(Data segment begins)

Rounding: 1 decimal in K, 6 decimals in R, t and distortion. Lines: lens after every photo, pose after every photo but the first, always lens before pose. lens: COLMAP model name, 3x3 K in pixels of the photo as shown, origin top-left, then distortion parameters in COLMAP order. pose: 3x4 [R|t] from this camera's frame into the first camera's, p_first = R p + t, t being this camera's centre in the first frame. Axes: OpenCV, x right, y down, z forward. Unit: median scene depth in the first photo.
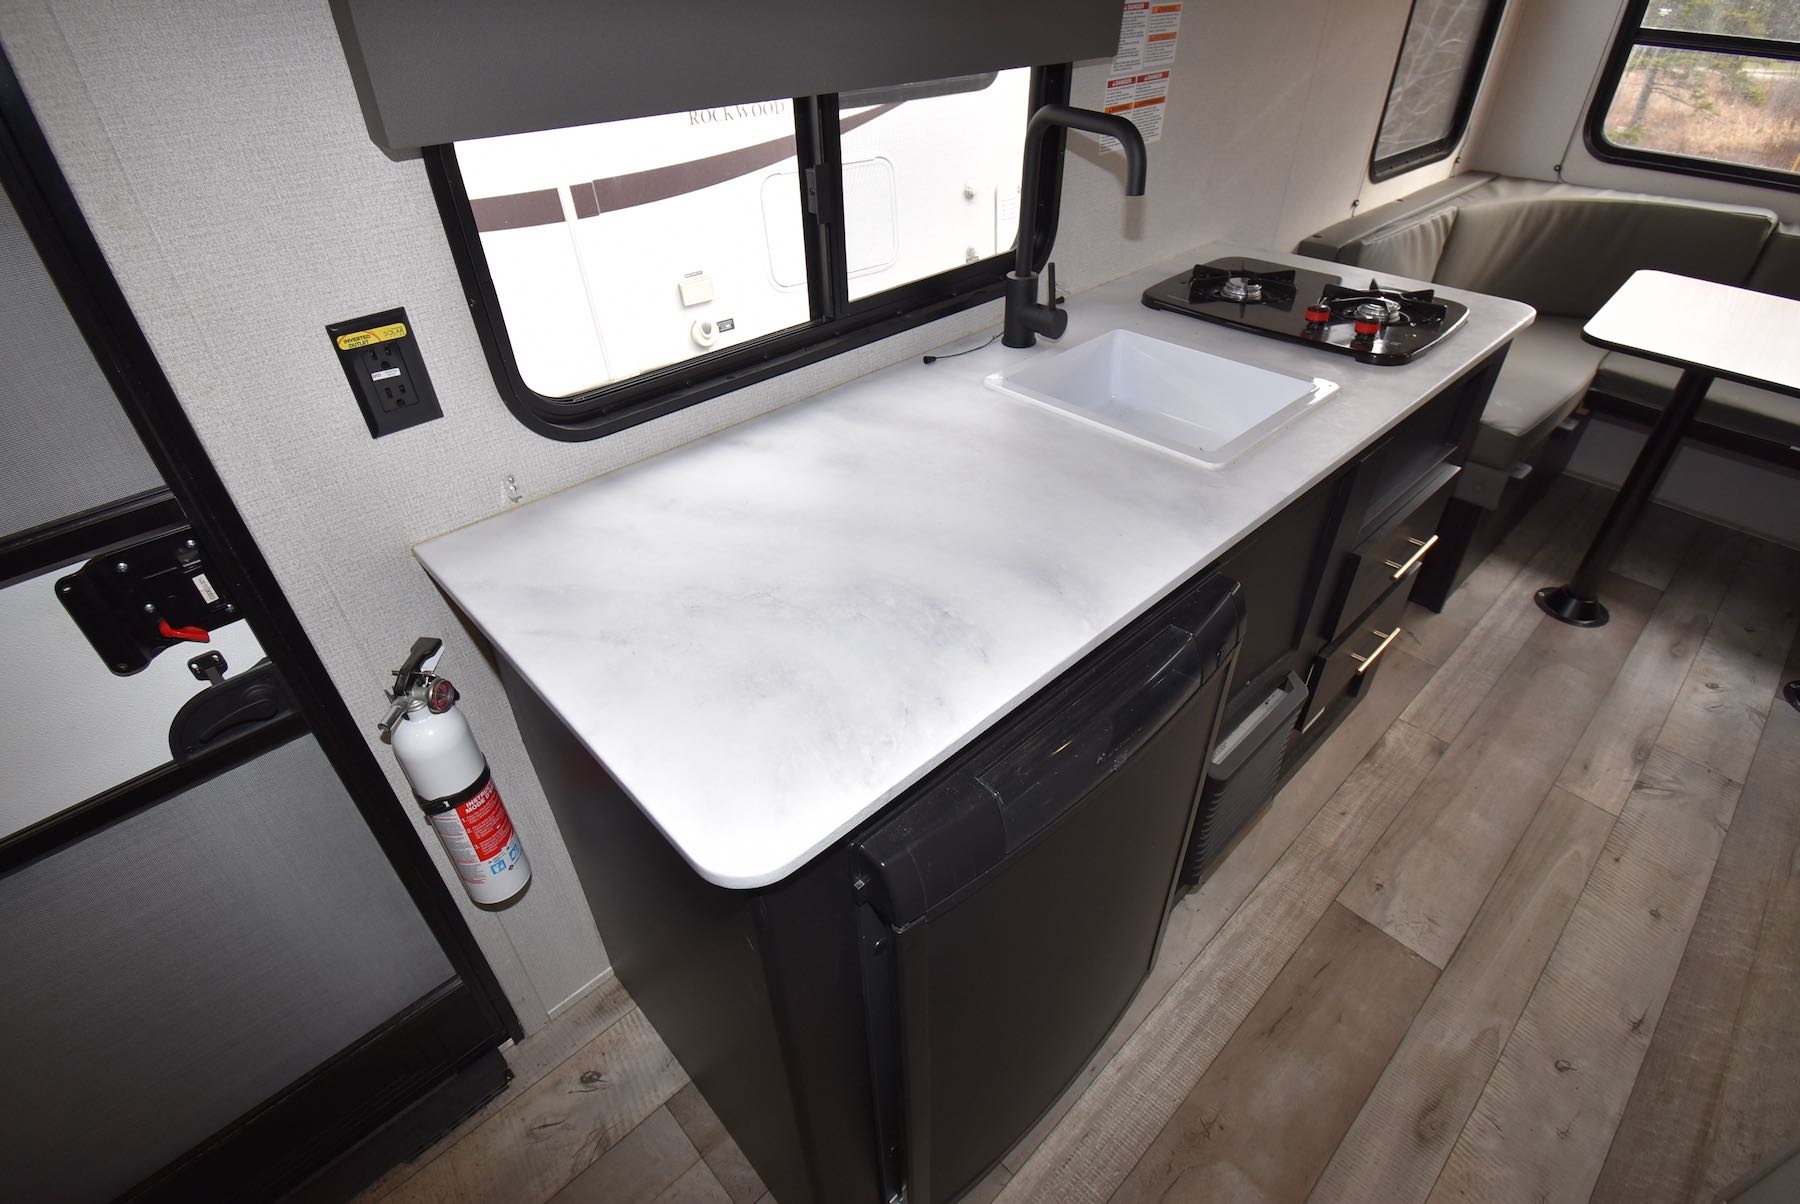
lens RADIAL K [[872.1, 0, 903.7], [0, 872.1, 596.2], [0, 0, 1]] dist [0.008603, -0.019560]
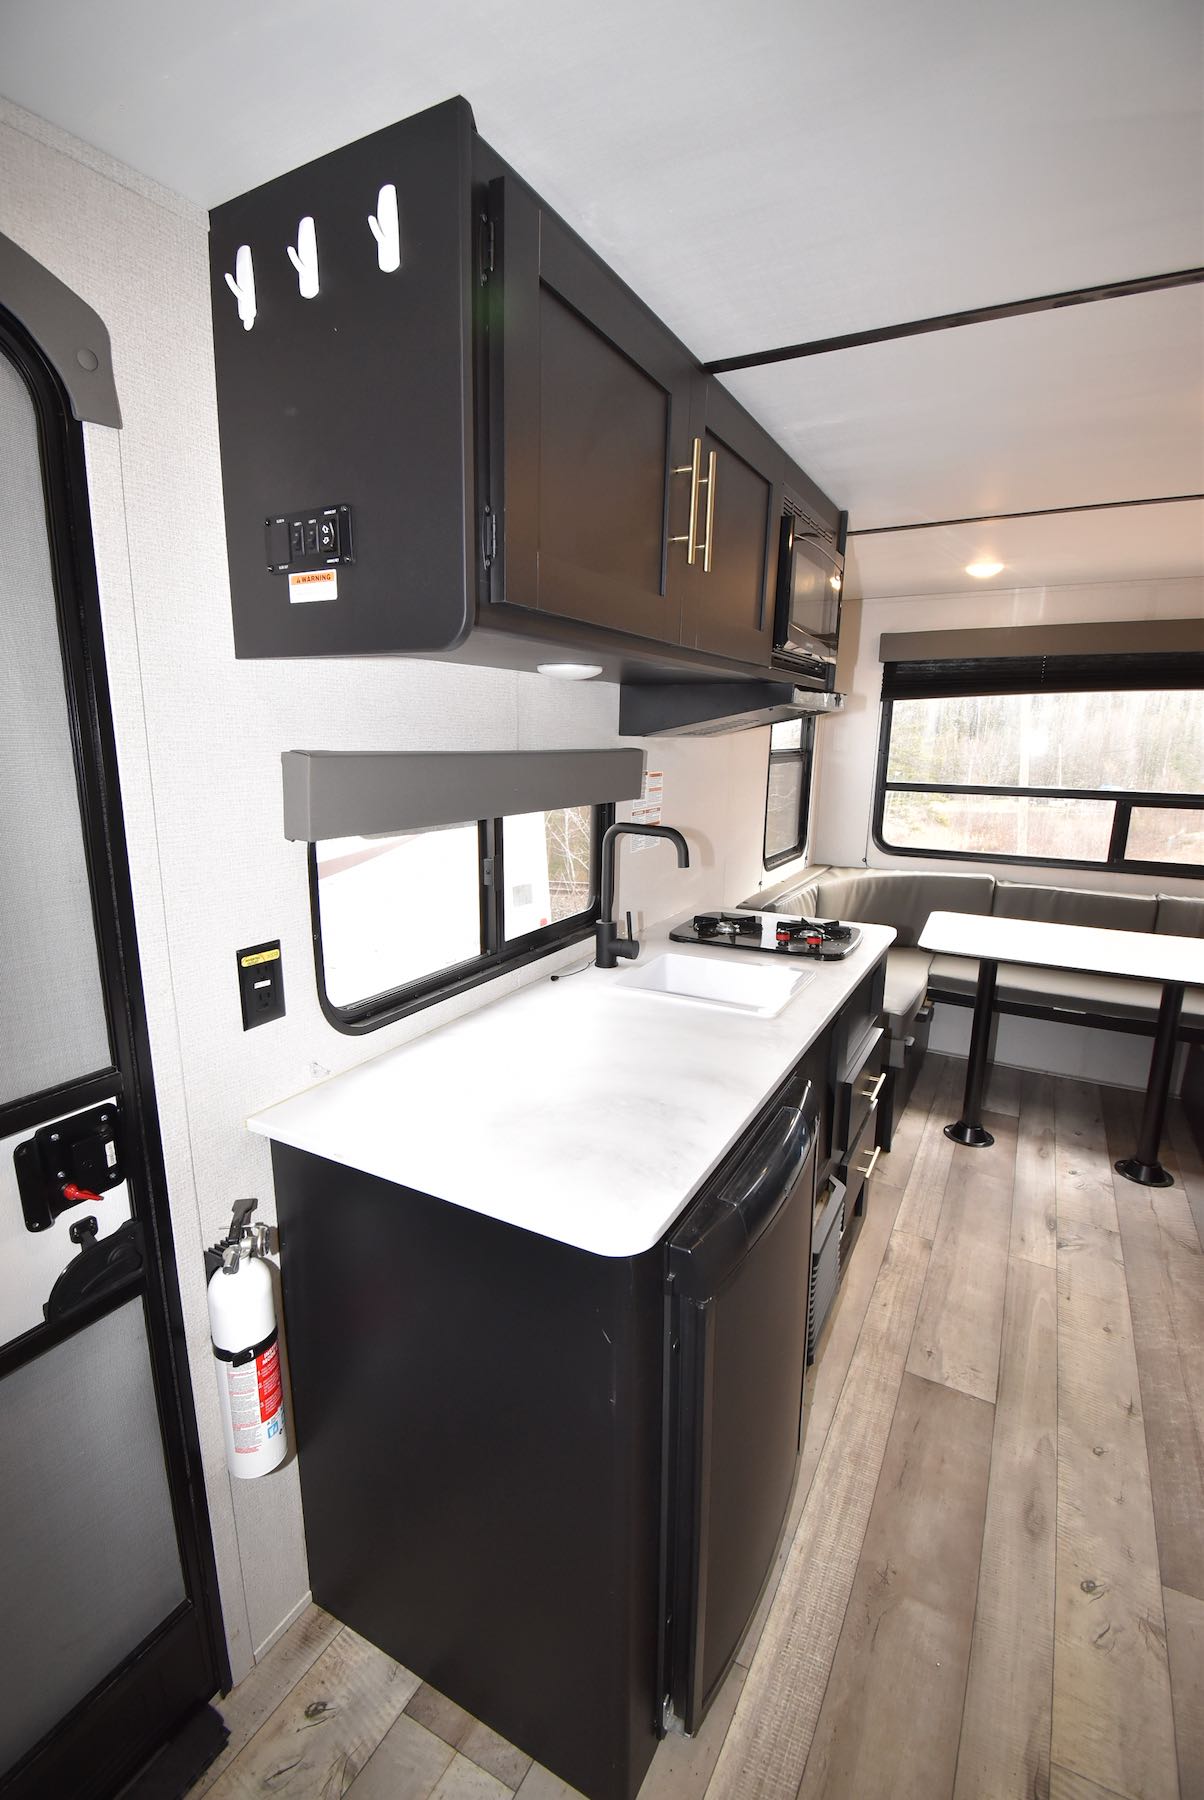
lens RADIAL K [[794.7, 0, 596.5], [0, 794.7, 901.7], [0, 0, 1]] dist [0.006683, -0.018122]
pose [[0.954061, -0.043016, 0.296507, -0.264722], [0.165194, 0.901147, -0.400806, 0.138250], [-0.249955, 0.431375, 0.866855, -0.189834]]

(Data segment ends)

The pictures in the data should be omitted, and every remaining line set down exactly.

Answer space.
Rounding: 1 decimal in K, 6 decimals in R, t and distortion. Lines: lens after every photo, pose after every photo but the first, always lens before pose. lens: COLMAP model name, 3x3 K in pixels of the photo as shown, origin top-left, then distortion parameters in COLMAP order. pose: 3x4 [R|t] from this camera's frame into the first camera's, p_first = R p + t, t being this camera's centre in the first frame. Axes: OpenCV, x right, y down, z forward. Unit: median scene depth in the first photo.
lens RADIAL K [[872.1, 0, 903.7], [0, 872.1, 596.2], [0, 0, 1]] dist [0.008603, -0.019560]
lens RADIAL K [[794.7, 0, 596.5], [0, 794.7, 901.7], [0, 0, 1]] dist [0.006683, -0.018122]
pose [[0.954061, -0.043016, 0.296507, -0.264722], [0.165194, 0.901147, -0.400806, 0.138250], [-0.249955, 0.431375, 0.866855, -0.189834]]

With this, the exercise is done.